2. Membentuk dan mengembangkan IP global juga merupakan strategi yang bagus namun butuh penyegaran agar tetap kompetitif. Banyak IP yang memiliki potensi berkembang di lintas media yang mana seharusnya bisa fokus pada dunia dan karakter yang memiliki daya tarik internasional, bukan hanya domestik saja.
 
3. Menyesuaikan strategi dan monetisasi konten di dalam mereka juga harus diubah. China unggul dalam game live service mereka yang mana monetisasi fokus pada free to play dan gacha. Developer Jepang perlu menyeimbangkan kualitas dan kenyamanan monetisasi ini dengan cara membuat player untuk tidak dipaksa membayar mahal, atau yang biasa disebut sebagai pelit.

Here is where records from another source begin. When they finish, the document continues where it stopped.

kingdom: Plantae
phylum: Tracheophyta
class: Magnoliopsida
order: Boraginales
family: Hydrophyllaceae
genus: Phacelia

Seperti free pull gacha yang lebih atau sama seperti banyaknya pull di game China dalam sebulan, atau rate maupun chance yang juga perlu diperbaiki.
 
4. Berinvestasi dalam teknologi dan talenta muda juga bisa menjadi sebuah solusi, karena selama ini yang kita kenal kalau game Jepang lebih banyak berpusat pada Jepang itu sendiri. Meningkatkan kolaborasi dengan studio luar negeri atau membuka cabang di luar negeri untuk ekspansi produksi juga bisa dilakukan supaya bisa memberi ruang bagi developer hingga pekerja seni muda yang kreatif untuk berinovasi, tidak hanya mengandalkan senioritas semata.
 
5. Developer dan publisher game Jepang harus mau untuk merilis game mereka secara global untuk bisa bersaing dengan game dari China supaya bisa memperluas jangkauan audience. Bisa menggunakan strategi kolaborasi dengan berbagai publisher seperti Tencent, Steam, Epic Games, atau Google Play agar akses dari pasar luar Jepang mudah dijangkau oleh audience. Ditambah dengan perilisan serentak global dengan server yang stabil akan menambah pengalaman bermain yang menyenangkan.
 
6. Perkuat branding game Jepang dengan kekuatan budaya pop mereka, seperti anime, japanese music, hingga seiyu sebagai keunikan dalam persaingan yang ketat ini. Tampilkan ciri khas Jepang dengan pendekatan modern agar tidak hanya menjadi sebuah nostalgia namun juga relevan dengan perkembangan zaman.
 
Langkah-langkah di atas mungkin sudah banyak dilakukan oleh beberapa developer maupun publisher di Jepang, namun apabila tidak berhasil maka harus segera mengubah strategi yang lebih baik agar tidak kalah bersaing dengan game dari China. Apabila sudah berhasil, maka keseimbangan kekuatan game Jepang dengan inovasinya dan kemampuan untuk merespon pasar global membuat game Jepang tidak hanya bisa bertahan, namun juga bisa kembali mendominasi industri game global.